PaulWessel commented 2 years ago

I agree, good think to do for self-preservation.

seisman commented 12 months ago

As an update, I have learned that dvc works best by tracking directories rather than individual files when large numbers of files need to be added (we currently have 779 .ps files).

Does tracking a directory mean computing a hash for the whole directory? A bit concerned with what this means if different people are trying to modify different PS files on multiple branches.

Edit: Looking at https://dvc.org/doc/command-reference/add#example-directory, it seems that running dvc add on a directory will indeed produce a single test/baseline/directory.dvc file with a single md5 hash. This directory.dvc file might be a source of multiple merge conflicts.

Tracking directories has caused a lot of troubles for us recently. For example, all the PS files of the 52 examples are DVC-tracked in a single DVC file (i.e., doc/examples/images.dvc). Currently, its content is:

outs:                                                                           
- md5: 4dd0ad31844cb0b0b451648cda314e2a.dir                                        
  size: 37295153                                                                   
  nfiles: 53                                                                    
  path: images                                                                  
  hash: md5 

The troubles are:

So, tracking directories is not a good choice for us. As I understand about @maxrjones's comment https://github.com/GenericMappingTools/gmt/issues/5724#issuecomment-917093670, tracking a large number of files is not efficient, but are 1000 files too much? After reading some upstream DVC issues and it seems they are talking about the inefficiency for 10k to millions of files. The number of GMT's PS files will definitely increase, but I don't think we will have more than 2000 files in the next few yeas. So maybe we should try tracking individual files instead?

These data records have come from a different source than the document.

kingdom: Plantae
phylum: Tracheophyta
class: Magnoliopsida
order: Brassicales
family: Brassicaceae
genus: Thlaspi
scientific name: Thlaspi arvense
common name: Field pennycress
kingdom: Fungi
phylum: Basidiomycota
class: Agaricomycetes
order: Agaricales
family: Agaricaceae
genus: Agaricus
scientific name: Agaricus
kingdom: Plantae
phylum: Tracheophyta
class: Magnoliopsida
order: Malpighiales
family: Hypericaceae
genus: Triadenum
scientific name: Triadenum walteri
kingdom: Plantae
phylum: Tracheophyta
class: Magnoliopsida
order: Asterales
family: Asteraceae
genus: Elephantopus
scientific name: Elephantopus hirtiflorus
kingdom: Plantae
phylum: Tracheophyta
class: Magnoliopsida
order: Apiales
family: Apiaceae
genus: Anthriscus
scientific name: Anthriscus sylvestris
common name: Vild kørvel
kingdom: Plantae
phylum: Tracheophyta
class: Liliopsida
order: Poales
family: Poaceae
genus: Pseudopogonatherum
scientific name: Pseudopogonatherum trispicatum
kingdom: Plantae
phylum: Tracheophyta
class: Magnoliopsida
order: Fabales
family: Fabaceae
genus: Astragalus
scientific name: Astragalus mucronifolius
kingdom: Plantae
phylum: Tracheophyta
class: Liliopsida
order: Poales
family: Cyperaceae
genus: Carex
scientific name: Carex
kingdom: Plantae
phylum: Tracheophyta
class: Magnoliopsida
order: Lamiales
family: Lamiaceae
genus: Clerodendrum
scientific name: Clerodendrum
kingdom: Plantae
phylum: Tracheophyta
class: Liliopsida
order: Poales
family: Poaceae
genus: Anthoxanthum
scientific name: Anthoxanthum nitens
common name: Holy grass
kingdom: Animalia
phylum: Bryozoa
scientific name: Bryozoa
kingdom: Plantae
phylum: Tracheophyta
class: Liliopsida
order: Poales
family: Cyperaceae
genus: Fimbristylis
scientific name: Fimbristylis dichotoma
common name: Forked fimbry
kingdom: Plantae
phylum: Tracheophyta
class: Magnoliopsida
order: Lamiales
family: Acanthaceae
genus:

maxrjones commented 12 months ago

As I understand about @maxrjones's comment https://github.com/GenericMappingTools/gmt/issues/5724#issuecomment-917093670, tracking a large number of files is not efficient, but are 1000 files too much? After reading some upstream DVC issues and it seems they are talking about the inefficiency for 10k to millions of files. The number of GMT's PS files will definitely increase, but I don't think we will have more than 2000 files in the next few yeas. So maybe we should try tracking individual files instead?

As the .dvc files are so small and we can always purge images from the dagshub repo, the only real risk here seems to be the amount of time it would take to try this and go back if necessary. I would guess it would take a couple hours of work to go from the current structure to tracking individual files, and likely about the same to go back if it turns out to be more of a headache. Seems worth trying IMO given the recent frustrations.